Simply put, this alleged previous state never existed; what really came before the current political climate was actually very similar to what exists now. The failures of today are the logical conclusion to which previous policies have always led.
Many will point to the election of Donald Trump (and the response to that election by his opponents) as the catalyst for this departure from politics as usual. Despite what these pundits claim, Trump and the political trajectory behind him were not just a “fluke.” Rather, they are the fulfillment of deep, foundational flaws in American society.
America was built off of the genocide of indigenous peoples and the enslavement of millions. The original intention of the Constitution created a disgustingly unequal society wherein women were considered the wards of their fathers and husbands, immigrants were denied any real representation and African-Americans were counted as three fifths of a person.
This is not to say that this reality is the goal of the Trump administration. Instead, the administration is after the mythology that surrounds this political reality, of noble and moral patriots soberly steering the nation on a trajectory that would make America a great power. The quiet hope is that if those conditions can be recreated, so can those successes.
The reality is that this ideology has run its course and resulted in the current dire political situation. There is no reason to suspect that, if it were even possible to return to that political state, it would not just immediately degenerate back to the one that exists now.
Opposite the Trump Administration, the Democratic resistance hopes that the “checks and balances” of the original American political system could be used to reign in the present revisions to it. However, the “checks and balances” of this system were made to enforce the power disparities promoted by these revisions, not undermine them.
Indeed, these checks and balances were touted at the time by the framers of the Constitution as a way to keep the country balanced between “tyranny” and “mob rule.”
On the surface, this seems sensible until one realizes that these terms meant very different things to the founders. The mob was made up of everyone besides white natural-born landowning men.

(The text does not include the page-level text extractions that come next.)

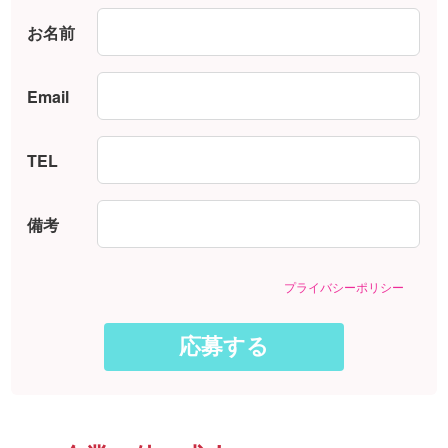
お名前
Email
TEL
備考
プライバシーポリシー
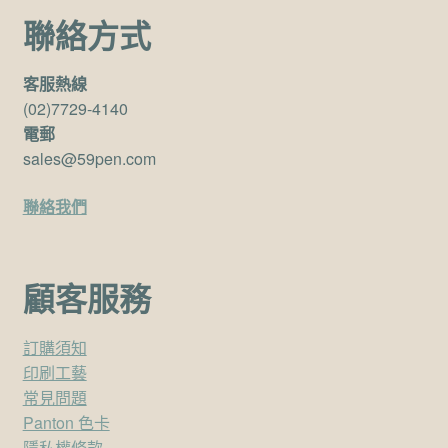
聯絡方式
客服熱線
(02)7729-4140
電郵
sales@59pen.com
聯絡我們
顧客服務
訂購須知
印刷工藝
常見問題
Panton 色卡
隱私權條款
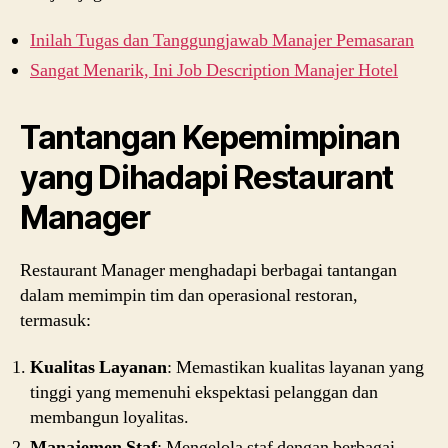
Inilah Tugas dan Tanggungjawab Manajer Pemasaran
Sangat Menarik, Ini Job Description Manajer Hotel
Tantangan Kepemimpinan
yang Dihadapi Restaurant
Manager
Restaurant Manager menghadapi berbagai tantangan
dalam memimpin tim dan operasional restoran,
termasuk:
Kualitas Layanan
: Memastikan kualitas layanan yang
tinggi yang memenuhi ekspektasi pelanggan dan
membangun loyalitas.
Manajemen Staf
: Mengelola staf dengan berbagai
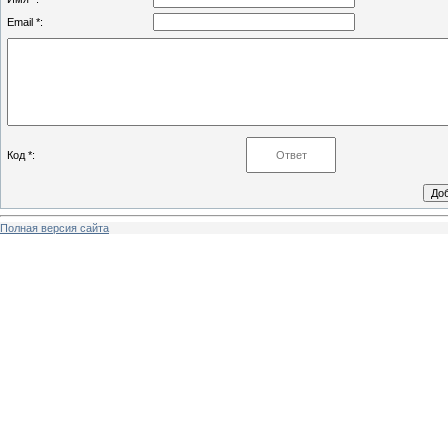
Email *:
Код *:
Полная версия сайта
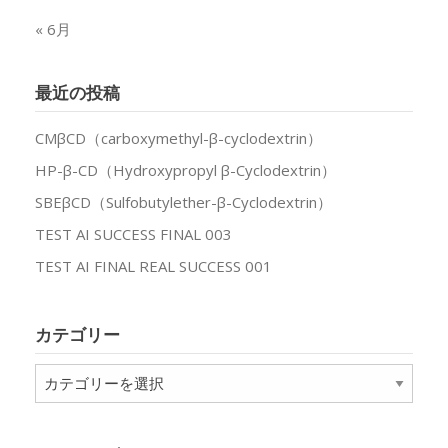
« 6月
最近の投稿
CMβCD（carboxymethyl-β-cyclodextrin）
HP-β-CD（Hydroxypropyl β-Cyclodextrin）
SBEβCD（Sulfobutylether-β-Cyclodextrin）
TEST AI SUCCESS FINAL 003
TEST AI FINAL REAL SUCCESS 001
カテゴリー
カ
テ
ゴ
リ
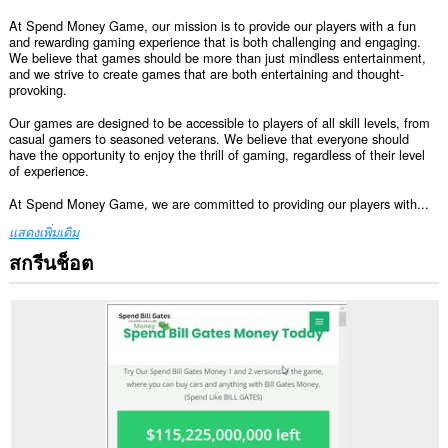
At Spend Money Game, our mission is to provide our players with a fun
and rewarding gaming experience that is both challenging and engaging.
We believe that games should be more than just mindless entertainment,
and we strive to create games that are both entertaining and thought-
provoking.
Our games are designed to be accessible to players of all skill levels, from
casual gamers to seasoned veterans. We believe that everyone should
have the opportunity to enjoy the thrill of gaming, regardless of their level
of experience.
At Spend Money Game, we are committed to providing our players with...
แสดงเพิ่มเติม
สกรีนช็อต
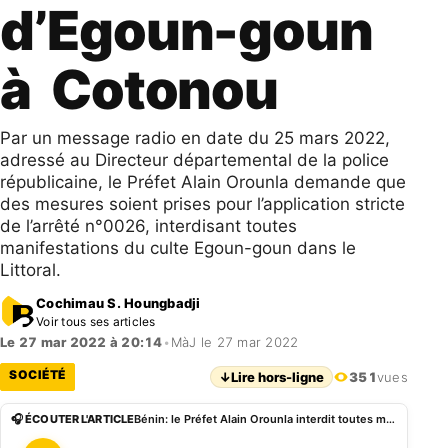
d’Egoun-goun
à Cotonou
Par un message radio en date du 25 mars 2022,
adressé au Directeur départemental de la police
républicaine, le Préfet Alain Orounla demande que
des mesures soient prises pour l’application stricte
de l’arrêté n°0026, interdisant toutes
manifestations du culte Egoun-goun dans le
Littoral.
Cochimau S. Houngbadji
Voir tous ses articles
Le 27 mar 2022 à 20:14
•
MàJ le 27 mar 2022
SOCIÉTÉ
↓
Lire hors-ligne
351
vues
🎧 ÉCOUTER L'ARTICLE
Bénin: le Préfet Alain Orounla interdit toutes manifestations d’Egoun-goun à Cotonou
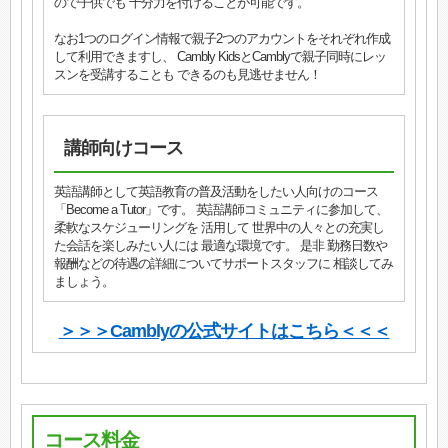
ので子供でも 十分力を付けることが可能です。
なお1つのログイン情報で親子2つのアカウントをそれぞれ作成
して利用できますし、 Cambly KidsとCamblyで親子同時にレッ
スンを受講することも できるのも見逃せません！
講師向けコース
英語講師として英語教育の普及活動をしたい人向けのコース
「Become a Tutor」です。 英語講師コミュニティに参加して、
柔軟なスケジューリングを 活用して 世界中の人々との充実し
た会話を楽しみたい人には 最適な環境です。 是非 勤務日数や
報酬などの待遇の詳細についてサポートスタッフに 相談してみ
ましょう。
＞＞＞Camblyの公式サイトはこちら＜＜＜
コース料金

Tyranny similarly did not mean the oppression of the masses, it meant the loss of privilege for that ruling class.
A real path forward is the rejection of the flaws of American society and the embrace of an alternative that addresses those flaws in a way that preexisting political structures cannot. Rather than falling back on systems of marginalization to save the country, a bold path free of those systems must be forged.
In many cases, this path is already opening in the form of political outsiders, like Bernie Sanders or the Democratic Socialists of America who offer an alternative to liberal American capitalism and nationalism.
However, these are only the beginning of what must be a whole new approach to American politics which, in time, will be as universal as the present system.